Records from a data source
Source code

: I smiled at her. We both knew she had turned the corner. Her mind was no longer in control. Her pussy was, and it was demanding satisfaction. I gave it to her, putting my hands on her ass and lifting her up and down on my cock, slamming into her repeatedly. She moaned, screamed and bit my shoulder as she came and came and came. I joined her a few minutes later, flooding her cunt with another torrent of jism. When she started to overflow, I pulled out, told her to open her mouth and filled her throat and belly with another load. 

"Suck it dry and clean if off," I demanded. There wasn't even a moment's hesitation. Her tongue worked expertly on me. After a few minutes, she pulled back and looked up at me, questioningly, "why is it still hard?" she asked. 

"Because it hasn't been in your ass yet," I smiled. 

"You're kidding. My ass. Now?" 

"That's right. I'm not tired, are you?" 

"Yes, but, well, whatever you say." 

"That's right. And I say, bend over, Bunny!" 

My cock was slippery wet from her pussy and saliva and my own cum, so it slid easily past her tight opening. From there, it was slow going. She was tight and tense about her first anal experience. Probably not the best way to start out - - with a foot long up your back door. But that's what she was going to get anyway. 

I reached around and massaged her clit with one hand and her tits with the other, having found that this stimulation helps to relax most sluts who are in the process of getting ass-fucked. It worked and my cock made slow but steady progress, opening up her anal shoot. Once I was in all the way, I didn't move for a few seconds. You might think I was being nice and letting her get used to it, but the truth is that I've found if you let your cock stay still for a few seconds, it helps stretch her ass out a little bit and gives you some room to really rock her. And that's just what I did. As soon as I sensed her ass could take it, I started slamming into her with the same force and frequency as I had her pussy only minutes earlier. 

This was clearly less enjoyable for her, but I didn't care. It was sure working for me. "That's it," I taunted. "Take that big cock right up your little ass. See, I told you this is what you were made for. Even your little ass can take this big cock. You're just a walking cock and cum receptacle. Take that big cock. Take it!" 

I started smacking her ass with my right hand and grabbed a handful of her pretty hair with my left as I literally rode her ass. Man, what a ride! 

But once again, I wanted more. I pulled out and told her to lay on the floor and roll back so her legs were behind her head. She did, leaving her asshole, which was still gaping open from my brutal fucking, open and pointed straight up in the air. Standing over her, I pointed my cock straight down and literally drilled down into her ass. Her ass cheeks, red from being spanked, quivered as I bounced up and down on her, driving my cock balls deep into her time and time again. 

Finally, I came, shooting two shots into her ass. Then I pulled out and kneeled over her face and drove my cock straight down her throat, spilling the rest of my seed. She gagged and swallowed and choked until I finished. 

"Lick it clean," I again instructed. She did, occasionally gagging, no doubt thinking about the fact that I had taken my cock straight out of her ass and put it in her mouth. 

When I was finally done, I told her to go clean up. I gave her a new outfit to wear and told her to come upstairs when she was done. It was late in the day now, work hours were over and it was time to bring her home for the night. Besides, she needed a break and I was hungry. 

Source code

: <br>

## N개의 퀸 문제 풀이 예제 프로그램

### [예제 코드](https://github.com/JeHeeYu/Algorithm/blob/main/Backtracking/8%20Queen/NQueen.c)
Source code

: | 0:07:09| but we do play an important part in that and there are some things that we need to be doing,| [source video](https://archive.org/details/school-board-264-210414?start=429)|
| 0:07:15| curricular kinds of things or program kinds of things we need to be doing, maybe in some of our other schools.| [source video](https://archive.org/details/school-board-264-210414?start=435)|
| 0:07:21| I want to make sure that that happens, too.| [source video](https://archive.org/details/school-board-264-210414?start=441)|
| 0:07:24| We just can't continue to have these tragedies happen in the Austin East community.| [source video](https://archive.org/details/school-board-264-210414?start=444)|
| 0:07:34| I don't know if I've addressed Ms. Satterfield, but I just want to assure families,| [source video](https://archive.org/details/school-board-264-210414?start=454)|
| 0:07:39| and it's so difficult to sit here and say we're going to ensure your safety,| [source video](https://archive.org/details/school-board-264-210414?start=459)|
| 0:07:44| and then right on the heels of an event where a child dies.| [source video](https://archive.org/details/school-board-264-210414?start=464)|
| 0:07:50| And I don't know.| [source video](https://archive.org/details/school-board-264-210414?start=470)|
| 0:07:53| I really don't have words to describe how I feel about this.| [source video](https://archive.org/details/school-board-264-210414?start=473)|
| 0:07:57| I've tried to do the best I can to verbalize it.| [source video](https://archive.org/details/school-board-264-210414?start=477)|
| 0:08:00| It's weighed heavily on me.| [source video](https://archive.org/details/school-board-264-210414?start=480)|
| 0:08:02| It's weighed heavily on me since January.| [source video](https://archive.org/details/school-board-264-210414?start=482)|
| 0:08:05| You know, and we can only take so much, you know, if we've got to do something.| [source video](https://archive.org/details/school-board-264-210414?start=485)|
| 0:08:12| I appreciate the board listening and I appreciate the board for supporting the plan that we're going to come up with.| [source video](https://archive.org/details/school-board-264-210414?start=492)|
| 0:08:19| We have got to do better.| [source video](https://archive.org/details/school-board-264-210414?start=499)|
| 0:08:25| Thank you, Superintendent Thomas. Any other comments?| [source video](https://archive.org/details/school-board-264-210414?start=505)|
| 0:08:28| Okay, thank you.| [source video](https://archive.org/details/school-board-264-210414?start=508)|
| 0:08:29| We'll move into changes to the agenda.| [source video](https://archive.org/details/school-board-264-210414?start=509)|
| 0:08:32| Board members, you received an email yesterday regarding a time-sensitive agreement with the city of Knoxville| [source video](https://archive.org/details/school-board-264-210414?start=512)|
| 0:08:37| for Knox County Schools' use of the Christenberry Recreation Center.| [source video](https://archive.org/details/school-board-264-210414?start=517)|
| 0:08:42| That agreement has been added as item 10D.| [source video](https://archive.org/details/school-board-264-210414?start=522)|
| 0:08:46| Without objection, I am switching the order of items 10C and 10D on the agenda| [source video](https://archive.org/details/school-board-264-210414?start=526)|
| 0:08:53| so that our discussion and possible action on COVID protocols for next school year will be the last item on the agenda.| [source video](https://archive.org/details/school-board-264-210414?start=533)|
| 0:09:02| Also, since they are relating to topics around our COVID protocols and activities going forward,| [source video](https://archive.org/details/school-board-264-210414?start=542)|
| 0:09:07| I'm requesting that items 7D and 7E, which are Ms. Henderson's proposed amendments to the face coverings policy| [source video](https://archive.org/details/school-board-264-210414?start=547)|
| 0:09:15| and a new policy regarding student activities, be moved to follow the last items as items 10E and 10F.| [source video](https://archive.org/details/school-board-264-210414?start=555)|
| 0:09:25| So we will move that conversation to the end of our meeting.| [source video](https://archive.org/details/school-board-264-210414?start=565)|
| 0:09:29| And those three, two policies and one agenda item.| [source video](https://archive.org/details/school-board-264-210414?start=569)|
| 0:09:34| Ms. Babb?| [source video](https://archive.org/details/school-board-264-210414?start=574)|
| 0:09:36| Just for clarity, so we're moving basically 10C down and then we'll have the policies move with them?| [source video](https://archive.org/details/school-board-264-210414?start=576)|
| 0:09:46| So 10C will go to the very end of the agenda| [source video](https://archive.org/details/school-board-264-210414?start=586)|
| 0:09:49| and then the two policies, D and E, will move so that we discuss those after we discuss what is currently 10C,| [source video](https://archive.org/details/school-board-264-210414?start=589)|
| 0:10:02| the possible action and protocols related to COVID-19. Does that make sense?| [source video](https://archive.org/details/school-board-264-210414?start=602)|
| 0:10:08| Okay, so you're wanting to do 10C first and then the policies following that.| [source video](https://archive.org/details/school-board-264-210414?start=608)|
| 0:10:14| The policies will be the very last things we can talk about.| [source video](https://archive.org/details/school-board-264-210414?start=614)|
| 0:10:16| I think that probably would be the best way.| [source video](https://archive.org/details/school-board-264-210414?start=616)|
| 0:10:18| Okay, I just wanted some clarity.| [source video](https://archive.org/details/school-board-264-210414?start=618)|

▸ **How to complete this task**:
Across all the records above, find each line with "activities" in it and copy it.

▸ **Answer box**:
| 0:09:02| Also, since they are relating to topics around our COVID protocols and activities going forward,| [source video](https://archive.org/details/school-board-264-210414?start=542)|
| 0:09:15| and a new policy regarding student activities, be moved to follow the last items as items 10E and 10F.| [source video](https://archive.org/details/school-board-264-210414?start=555)|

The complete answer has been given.